Citation metadata object populated with search scores, as in the the Microsoft documentation: https://learn.microsoft.com/en-us/azure/ai-services/openai/reference#example-response-3

Actual behavior

No metadata returned with the citations.

Reproduction Steps

  1. Setup an Azure Search index, populate text and vector fields (using ada-002 embeddings)
  2. Setup a Azure OpenAI chat solution using AzureCognitiveSearchChatExtensionConfiguration to search in the Azure Search index.
  3. Trigger a chat completion that get's a citation and see that the metadata is not populated in the response from the Azure OpenAI service (missing search scores for citations).

Environment

.net 8.0 Windows 11

jsquire commented 5 months ago

Thank you for your feedback. Tagging and routing to the team best able to assist.

//cc: @trrwilson

grankko commented 4 months ago

Looks like this was not addressed in the beta.14 version of the package, where the Citations are now a typed object instead of a json blob.

@jsquire - any indication if the search score will be included in that object or not would be appreciated.

jsquire commented 4 months ago

@grankko: Aside from triaging to the correct owners, I have no insight into the request nor its current state. You'd want to ask @trrwilson and team.

trrwilson commented 4 months ago

Thank you for reporting this! The most recent Azure OpenAI service versions introduced structured representation of On Your Data citation information (vs. an opaque JSON document in "content"), but it appears that metadata have been missed in the strongly-typed schematization here: https://github.com/Azure/azure-rest-api-specs/blob/d4168119adedb41c10321a12cad0d0ba37a77cfe/specification/cognitiveservices/data-plane/AzureOpenAI/inference/preview/2024-02-15-preview/inference.json#L4593

This SDK reflects that potential omission. I'm following up with the service team to check on this; assuming it's missing from the spec, we'll correct that and then propagate the update to all impacted libraries (including this one).

trrwilson commented 4 months ago

I talked with the On Your Data feature team and was informed that this 'metadata' field was a previously unintentional inclusion in the response payloads -- one that's since been removed on contemporary deployments and thus can't have any representation (structured or otherwise) in API/SDK surfaces.

It's understood that these scores can be important and there's active discussion about more formally (and with clearer detail) exposing the scores in the structure of the citation data. No ETA is yet available for that, but it's scheduled for an internal review next week.

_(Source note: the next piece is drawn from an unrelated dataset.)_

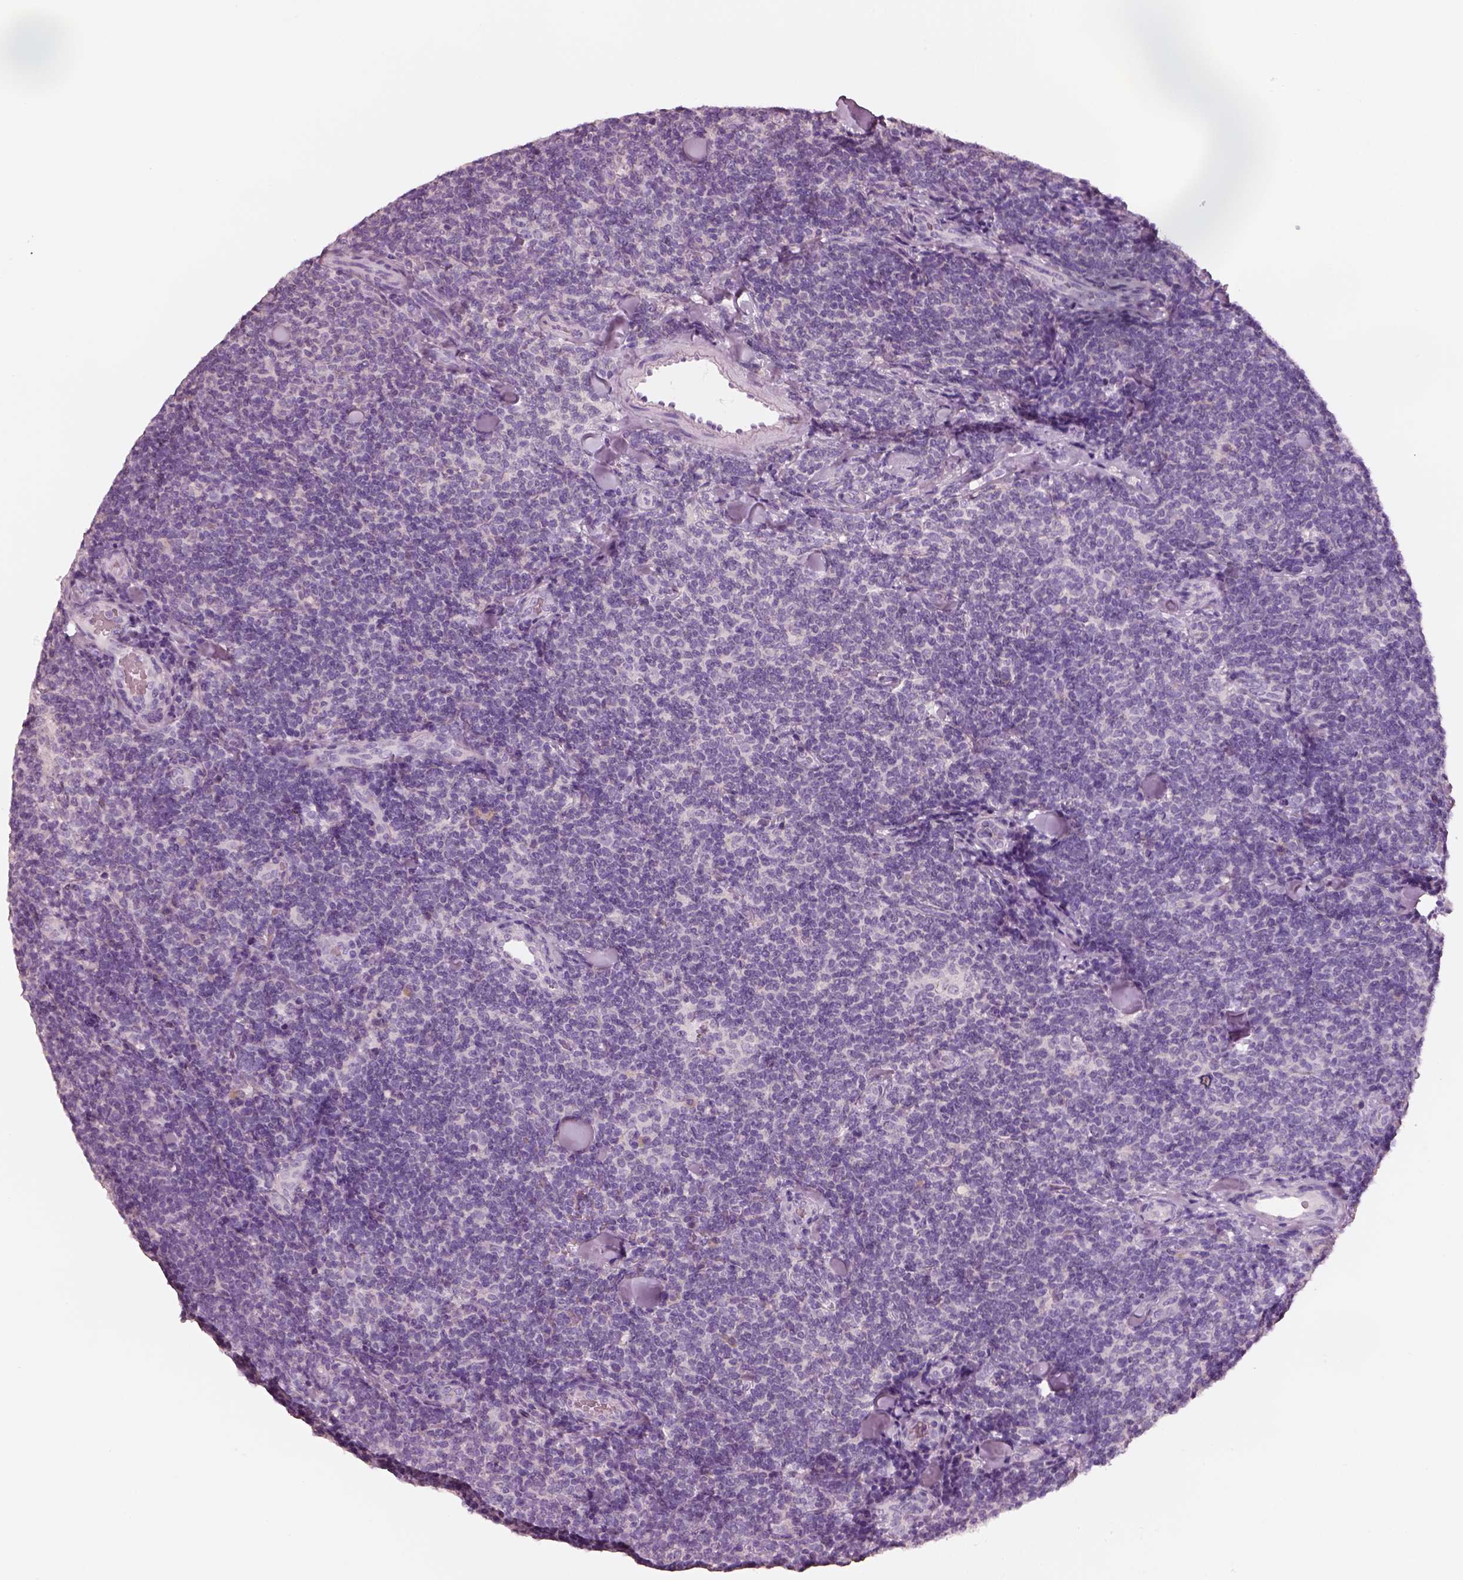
{"staining": {"intensity": "negative", "quantity": "none", "location": "none"}, "tissue": "lymphoma", "cell_type": "Tumor cells", "image_type": "cancer", "snomed": [{"axis": "morphology", "description": "Malignant lymphoma, non-Hodgkin's type, Low grade"}, {"axis": "topography", "description": "Lymph node"}], "caption": "A histopathology image of human lymphoma is negative for staining in tumor cells.", "gene": "PNOC", "patient": {"sex": "female", "age": 56}}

grankko commented 4 months ago

Thank you for looking into this, we really appreciate it.

When we started our initiative we experimented first with creating the search feature as a hand rolled ChatFunction. This gave us more control (like being able to access metadata such as search scores). We've since moved over to the OnYourData-way, which is more of a black box but also nice not having to build and maintain that part ourselves.